• [DATASET EXCERPTS]:
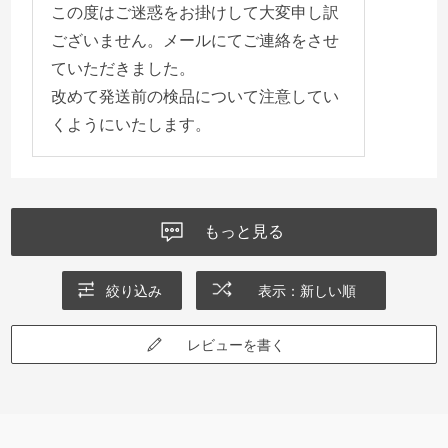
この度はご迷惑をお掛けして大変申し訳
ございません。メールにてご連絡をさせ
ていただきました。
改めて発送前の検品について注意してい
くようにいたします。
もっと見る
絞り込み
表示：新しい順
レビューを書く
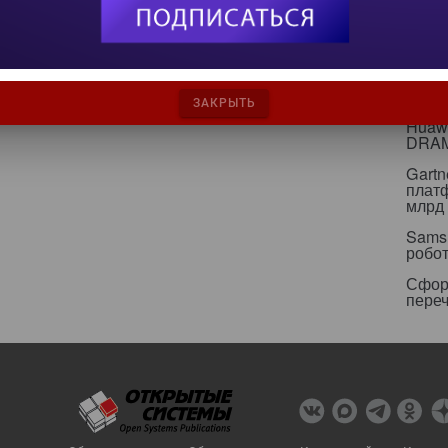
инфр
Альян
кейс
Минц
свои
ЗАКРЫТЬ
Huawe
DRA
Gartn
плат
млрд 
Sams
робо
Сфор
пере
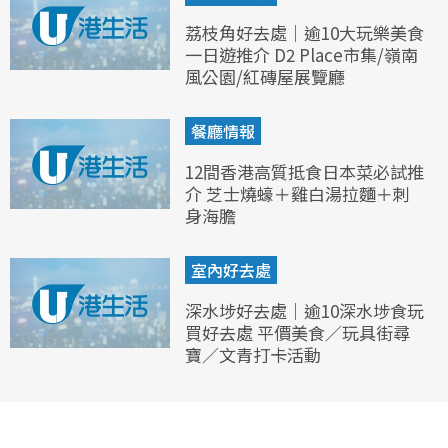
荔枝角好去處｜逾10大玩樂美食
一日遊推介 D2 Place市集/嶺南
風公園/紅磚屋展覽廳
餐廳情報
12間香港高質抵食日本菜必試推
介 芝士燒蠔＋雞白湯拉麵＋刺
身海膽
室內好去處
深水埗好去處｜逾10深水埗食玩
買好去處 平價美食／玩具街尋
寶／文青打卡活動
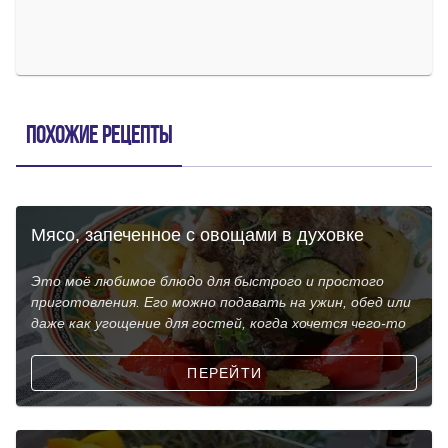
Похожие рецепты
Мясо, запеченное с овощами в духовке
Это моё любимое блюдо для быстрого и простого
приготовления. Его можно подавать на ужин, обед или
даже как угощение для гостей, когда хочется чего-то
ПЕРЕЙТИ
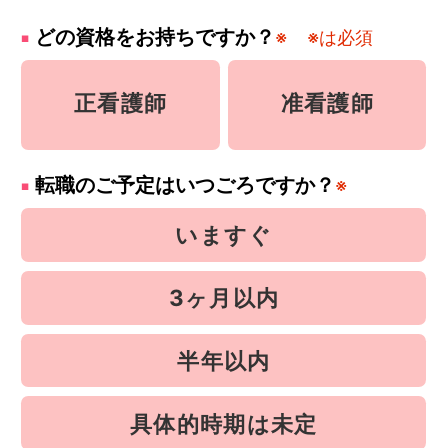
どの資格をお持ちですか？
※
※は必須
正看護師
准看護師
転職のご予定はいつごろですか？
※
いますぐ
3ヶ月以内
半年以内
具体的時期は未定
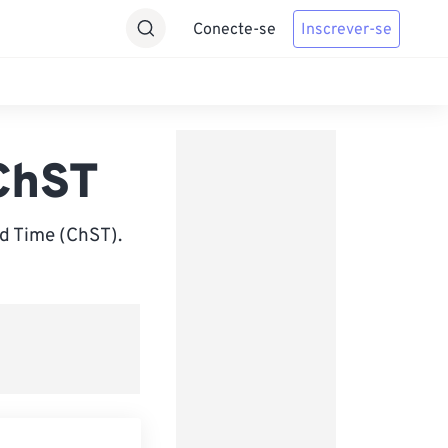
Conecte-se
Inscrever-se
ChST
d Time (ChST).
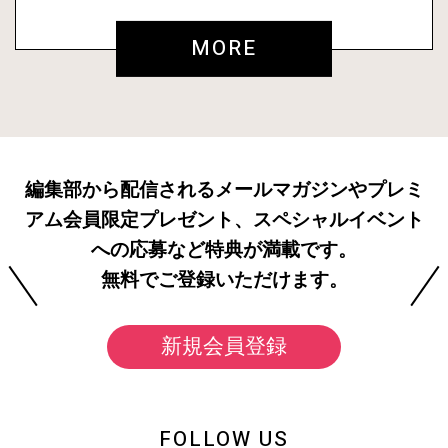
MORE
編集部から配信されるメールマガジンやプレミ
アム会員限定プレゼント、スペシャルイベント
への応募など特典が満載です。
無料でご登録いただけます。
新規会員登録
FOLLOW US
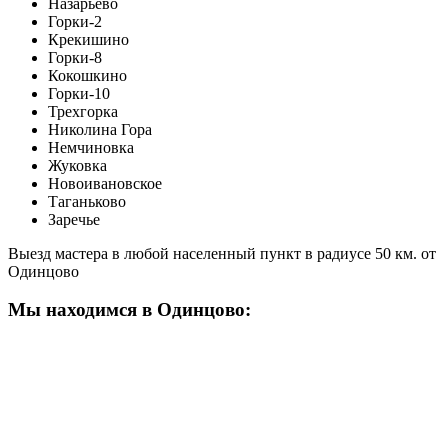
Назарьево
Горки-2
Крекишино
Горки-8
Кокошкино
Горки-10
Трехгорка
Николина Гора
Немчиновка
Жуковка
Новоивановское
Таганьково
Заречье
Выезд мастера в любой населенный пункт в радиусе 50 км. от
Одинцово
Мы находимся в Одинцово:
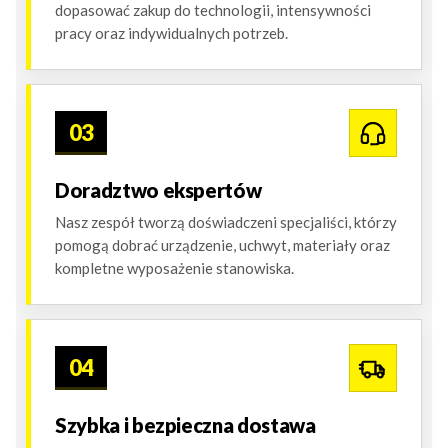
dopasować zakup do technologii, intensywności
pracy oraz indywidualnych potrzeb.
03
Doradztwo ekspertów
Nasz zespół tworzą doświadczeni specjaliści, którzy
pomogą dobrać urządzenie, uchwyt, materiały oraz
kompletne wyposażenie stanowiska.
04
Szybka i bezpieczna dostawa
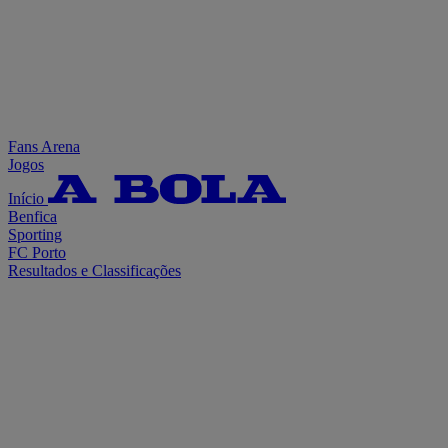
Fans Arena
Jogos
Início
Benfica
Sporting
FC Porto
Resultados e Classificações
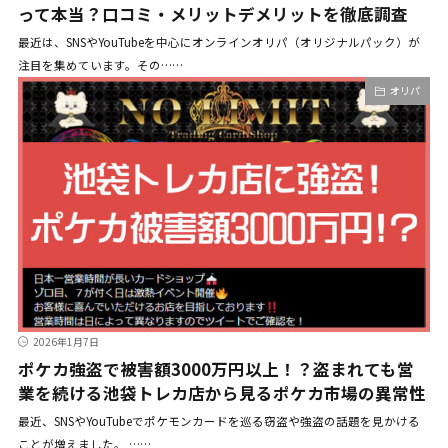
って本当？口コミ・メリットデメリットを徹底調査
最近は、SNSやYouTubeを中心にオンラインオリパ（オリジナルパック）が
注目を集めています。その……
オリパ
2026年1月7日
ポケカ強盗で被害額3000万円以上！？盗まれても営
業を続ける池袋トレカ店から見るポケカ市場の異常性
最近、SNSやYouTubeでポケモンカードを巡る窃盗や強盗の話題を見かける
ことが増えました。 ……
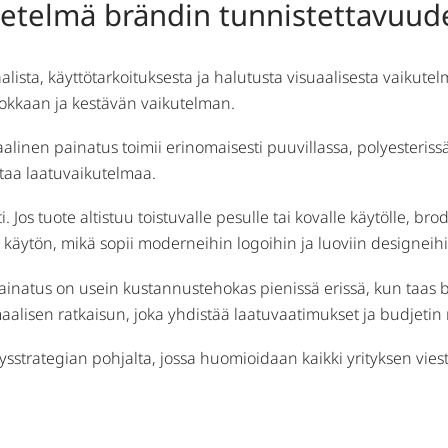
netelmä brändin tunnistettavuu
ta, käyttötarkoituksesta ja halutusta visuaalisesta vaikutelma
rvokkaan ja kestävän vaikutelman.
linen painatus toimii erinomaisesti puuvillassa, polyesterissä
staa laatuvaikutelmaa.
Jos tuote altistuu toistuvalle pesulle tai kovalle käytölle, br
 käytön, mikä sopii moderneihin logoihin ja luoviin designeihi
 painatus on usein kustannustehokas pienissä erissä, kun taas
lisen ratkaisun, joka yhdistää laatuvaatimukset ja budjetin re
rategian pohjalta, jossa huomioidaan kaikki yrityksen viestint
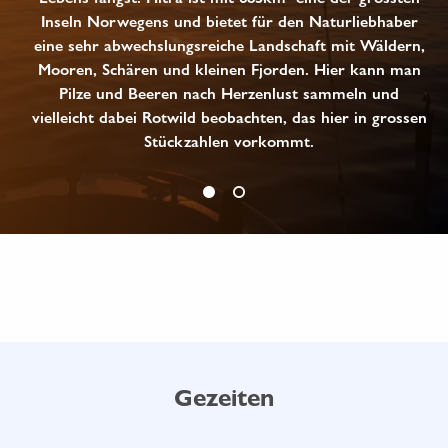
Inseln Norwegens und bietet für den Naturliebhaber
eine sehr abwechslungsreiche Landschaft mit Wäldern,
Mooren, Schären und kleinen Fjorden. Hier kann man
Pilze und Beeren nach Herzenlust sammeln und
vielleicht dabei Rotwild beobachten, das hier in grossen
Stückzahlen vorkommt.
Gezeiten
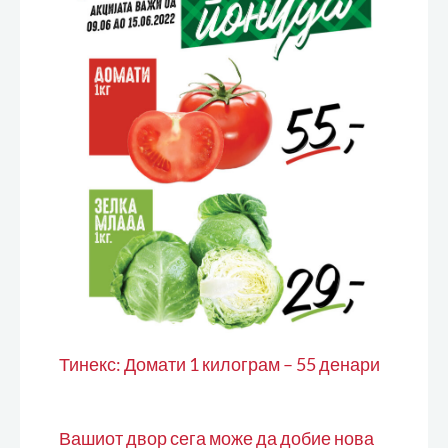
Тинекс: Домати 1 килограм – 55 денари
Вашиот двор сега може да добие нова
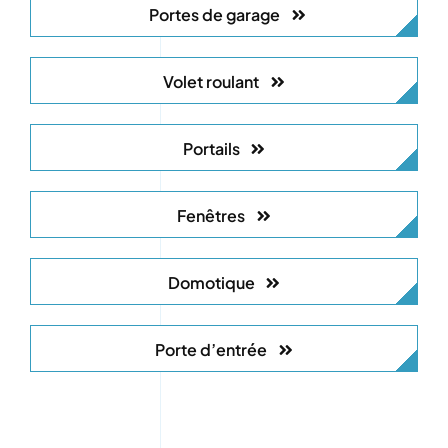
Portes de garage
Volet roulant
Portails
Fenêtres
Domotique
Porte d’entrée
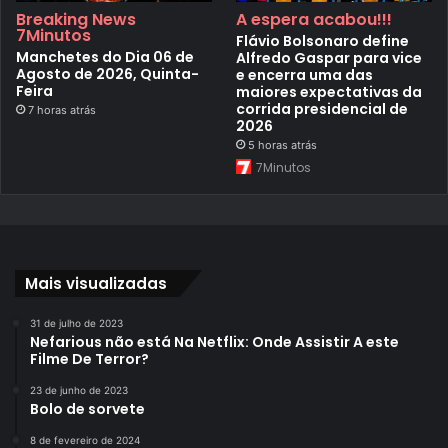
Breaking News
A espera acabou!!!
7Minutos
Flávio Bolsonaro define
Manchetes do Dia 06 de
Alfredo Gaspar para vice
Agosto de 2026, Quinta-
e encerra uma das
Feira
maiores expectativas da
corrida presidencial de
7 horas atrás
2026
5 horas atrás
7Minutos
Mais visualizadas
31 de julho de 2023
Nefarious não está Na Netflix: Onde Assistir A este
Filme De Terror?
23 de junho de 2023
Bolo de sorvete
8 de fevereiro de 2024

• [TASK ITEM]:
Exactly the lines above from the one with "netelmä brändin tunnistettavuu" to the one with "käytön, mikä sopii", both included, are to be quoted; leave the rest out.

• [THE ANSWER]:
netelmä brändin tunnistettavuu
ta, käyttötarkoituksesta ja halutusta visuaalisesta vaikutelma
rvokkaan ja kestävän vaikutelman.
linen painatus toimii erinomaisesti puuvillassa, polyesterissä
staa laatuvaikutelmaa.
Jos tuote altistuu toistuvalle pesulle tai kovalle käytölle, br
 käytön, mikä sopii moderneihin logoihin ja luoviin designeihi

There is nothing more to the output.